(Beginning of SUPPLIED MATERIAL)

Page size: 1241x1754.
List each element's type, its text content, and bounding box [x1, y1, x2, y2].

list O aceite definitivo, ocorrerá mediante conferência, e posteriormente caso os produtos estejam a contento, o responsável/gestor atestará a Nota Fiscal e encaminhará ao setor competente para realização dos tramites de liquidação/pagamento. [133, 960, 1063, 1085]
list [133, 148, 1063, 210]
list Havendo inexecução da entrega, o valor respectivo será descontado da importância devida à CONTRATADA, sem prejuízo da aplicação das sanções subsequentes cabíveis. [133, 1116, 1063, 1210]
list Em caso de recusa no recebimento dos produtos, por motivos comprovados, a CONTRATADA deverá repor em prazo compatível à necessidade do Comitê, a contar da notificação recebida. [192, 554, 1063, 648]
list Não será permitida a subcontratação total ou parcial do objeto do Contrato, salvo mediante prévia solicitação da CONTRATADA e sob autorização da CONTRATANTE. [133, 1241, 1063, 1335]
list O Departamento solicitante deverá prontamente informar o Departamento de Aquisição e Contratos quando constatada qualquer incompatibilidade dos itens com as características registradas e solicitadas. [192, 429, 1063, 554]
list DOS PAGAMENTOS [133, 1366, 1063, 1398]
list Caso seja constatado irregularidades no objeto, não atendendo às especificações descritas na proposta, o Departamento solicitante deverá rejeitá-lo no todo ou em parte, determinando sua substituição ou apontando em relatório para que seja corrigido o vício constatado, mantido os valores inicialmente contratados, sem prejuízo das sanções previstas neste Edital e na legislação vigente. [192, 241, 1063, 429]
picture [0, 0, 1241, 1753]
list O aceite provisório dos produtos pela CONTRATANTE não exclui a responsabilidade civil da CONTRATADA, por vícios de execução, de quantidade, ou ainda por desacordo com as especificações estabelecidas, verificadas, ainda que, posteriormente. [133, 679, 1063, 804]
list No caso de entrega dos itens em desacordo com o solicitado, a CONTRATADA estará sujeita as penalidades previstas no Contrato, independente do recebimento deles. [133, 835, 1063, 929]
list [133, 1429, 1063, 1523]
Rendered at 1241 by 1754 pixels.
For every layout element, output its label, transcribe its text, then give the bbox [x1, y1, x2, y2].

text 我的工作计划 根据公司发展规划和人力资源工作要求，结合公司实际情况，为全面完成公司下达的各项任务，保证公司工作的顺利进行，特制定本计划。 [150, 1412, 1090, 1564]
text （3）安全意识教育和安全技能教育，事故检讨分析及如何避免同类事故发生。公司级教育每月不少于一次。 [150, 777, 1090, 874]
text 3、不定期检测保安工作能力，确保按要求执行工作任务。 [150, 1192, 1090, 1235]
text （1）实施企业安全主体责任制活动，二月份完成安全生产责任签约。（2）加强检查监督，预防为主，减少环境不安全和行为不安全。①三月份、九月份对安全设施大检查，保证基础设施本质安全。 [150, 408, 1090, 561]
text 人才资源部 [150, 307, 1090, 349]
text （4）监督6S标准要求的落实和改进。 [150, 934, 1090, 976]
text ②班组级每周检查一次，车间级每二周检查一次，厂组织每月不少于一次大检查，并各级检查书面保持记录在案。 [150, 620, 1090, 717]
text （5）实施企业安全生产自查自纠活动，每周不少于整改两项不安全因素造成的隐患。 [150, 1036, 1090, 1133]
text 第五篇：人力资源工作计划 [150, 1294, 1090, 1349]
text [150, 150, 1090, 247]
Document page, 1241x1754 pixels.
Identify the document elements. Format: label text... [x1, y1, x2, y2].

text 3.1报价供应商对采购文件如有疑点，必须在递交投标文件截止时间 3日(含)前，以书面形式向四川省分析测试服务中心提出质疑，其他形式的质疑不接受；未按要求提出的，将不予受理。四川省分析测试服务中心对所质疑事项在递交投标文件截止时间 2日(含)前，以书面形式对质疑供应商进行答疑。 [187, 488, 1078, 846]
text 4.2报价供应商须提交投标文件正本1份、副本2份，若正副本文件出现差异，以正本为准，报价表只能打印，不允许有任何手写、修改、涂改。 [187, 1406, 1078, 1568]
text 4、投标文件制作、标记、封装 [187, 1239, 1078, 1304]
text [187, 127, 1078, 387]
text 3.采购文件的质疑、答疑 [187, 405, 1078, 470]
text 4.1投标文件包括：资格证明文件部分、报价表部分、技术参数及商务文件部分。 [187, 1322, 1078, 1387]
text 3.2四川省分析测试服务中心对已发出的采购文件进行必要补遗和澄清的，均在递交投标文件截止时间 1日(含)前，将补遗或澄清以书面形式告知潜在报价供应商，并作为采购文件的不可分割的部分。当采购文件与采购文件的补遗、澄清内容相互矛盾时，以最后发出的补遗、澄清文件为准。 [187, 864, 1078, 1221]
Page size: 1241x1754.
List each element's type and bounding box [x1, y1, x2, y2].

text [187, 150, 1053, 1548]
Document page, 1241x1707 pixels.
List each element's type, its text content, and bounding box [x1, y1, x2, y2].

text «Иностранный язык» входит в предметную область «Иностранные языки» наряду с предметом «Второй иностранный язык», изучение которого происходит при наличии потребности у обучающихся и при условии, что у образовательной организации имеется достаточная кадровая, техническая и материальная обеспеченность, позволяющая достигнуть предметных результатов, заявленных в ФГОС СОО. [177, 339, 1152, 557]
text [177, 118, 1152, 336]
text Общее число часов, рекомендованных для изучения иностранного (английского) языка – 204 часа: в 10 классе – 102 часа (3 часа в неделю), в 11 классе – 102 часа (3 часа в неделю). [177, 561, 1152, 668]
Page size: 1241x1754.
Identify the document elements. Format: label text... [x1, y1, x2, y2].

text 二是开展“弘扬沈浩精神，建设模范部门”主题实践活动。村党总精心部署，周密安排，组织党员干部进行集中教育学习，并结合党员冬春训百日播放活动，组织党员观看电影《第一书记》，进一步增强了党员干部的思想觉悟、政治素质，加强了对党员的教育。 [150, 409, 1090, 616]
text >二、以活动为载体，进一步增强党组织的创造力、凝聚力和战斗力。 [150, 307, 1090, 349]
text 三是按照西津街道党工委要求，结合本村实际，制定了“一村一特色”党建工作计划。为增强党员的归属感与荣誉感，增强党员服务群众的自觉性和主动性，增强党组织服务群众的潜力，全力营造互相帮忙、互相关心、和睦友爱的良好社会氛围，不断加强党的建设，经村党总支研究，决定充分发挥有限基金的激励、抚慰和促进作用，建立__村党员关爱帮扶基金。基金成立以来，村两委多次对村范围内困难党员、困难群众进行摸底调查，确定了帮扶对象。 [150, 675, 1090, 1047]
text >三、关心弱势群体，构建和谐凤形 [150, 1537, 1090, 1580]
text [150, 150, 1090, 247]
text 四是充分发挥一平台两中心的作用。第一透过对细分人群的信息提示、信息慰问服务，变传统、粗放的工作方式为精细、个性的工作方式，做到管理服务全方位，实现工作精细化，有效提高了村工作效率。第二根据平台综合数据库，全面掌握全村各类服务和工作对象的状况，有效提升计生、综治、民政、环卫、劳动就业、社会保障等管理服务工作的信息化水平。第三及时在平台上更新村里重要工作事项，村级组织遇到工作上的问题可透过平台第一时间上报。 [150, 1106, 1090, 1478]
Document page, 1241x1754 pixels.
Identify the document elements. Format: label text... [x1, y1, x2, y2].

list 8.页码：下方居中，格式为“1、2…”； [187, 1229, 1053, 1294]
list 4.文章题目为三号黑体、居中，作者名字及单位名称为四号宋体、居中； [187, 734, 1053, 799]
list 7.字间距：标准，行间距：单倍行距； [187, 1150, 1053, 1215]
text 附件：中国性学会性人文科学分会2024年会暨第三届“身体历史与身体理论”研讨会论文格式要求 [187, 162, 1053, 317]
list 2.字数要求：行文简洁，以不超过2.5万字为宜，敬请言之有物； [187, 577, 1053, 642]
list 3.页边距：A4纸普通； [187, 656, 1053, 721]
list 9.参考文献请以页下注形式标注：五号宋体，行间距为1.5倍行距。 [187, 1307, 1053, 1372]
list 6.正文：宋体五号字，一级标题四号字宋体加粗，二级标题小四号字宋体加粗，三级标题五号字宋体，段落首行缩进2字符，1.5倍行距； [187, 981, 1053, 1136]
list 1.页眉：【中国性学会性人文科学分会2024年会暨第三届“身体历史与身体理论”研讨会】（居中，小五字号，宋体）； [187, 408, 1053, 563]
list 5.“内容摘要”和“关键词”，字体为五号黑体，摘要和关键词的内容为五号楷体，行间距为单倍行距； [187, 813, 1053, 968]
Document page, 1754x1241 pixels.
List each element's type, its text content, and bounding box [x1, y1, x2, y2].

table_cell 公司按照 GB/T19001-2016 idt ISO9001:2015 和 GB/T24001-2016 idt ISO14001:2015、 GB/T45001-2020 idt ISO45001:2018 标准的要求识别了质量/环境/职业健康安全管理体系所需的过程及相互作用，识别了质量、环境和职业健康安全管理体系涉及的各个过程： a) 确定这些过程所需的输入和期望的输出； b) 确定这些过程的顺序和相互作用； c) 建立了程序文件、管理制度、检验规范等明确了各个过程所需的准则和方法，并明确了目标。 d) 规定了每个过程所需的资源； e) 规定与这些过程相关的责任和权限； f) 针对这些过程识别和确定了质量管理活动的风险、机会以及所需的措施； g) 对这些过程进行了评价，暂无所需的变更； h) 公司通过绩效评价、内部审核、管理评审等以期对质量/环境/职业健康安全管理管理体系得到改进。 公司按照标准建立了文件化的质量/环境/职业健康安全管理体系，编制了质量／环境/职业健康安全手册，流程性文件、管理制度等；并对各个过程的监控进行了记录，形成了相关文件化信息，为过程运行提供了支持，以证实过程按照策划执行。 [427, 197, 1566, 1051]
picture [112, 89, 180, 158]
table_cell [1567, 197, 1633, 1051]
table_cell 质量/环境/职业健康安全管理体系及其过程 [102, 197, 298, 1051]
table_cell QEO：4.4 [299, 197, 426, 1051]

(End of SUPPLIED MATERIAL)

= TO DO =
Copy each line of the entries that includes the word "picture".

= SOLUTION =
picture [0, 0, 1241, 1753]
picture [112, 89, 180, 158]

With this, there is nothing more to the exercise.